ROC and DCA estimated on the same dataset risk optimistic performance. We recommend k-fold cross-validation or temporal holdout prior to thresholding, bootstrap optimism-correction for the area under the curve and net benefit, and DCAs computed from validated predictions[6]. Clear figure legends stating model formulas, covariate scaling, threshold ranges, and the “treat-all/treat-none” references will aid interpretability[7]. As currently drawn, panels A-B of Figure 4 are ROC curves, whereas panels C-D are DCAs.

Formatting consistency regarding sex stratification

The manuscript states that only male children were included; therefore, figures and text should not indicate sex-stratified analyses.
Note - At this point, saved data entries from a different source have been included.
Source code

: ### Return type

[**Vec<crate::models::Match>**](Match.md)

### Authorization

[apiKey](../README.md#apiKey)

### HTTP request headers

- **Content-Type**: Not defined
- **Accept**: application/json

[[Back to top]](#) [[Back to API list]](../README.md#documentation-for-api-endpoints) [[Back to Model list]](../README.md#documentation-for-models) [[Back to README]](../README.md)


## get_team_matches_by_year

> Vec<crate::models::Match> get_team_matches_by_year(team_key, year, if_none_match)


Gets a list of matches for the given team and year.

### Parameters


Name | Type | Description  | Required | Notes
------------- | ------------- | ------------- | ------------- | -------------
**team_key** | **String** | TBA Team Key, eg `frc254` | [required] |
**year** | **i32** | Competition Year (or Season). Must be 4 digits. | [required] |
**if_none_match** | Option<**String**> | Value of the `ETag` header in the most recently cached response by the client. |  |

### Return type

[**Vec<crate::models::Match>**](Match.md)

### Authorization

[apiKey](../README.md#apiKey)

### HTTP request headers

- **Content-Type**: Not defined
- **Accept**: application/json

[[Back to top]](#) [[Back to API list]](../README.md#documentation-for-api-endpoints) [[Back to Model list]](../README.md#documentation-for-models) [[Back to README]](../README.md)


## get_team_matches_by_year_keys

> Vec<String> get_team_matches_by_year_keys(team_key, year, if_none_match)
Specifically, the title/Legend of Figure 3 should be corrected from “according to age and sex” to “according to age”, and any remaining references to sex-stratified results should be removed for consistency with the inclusion criteria.

CONCLUSION

This study makes a valuable contribution by exploring pragmatic, widely accessible hematologic markers in a large pediatric PFIA cohort, an approach with clear clinical relevance and scalability. Implementing the above refinements would not only address potential sources of bias but also determine whether CBC-derived indices retain their promising performance in settings that reflect real-world decision-making. If so, the field will gain a low-cost, implementable tool to support early recognition and management of PFIA.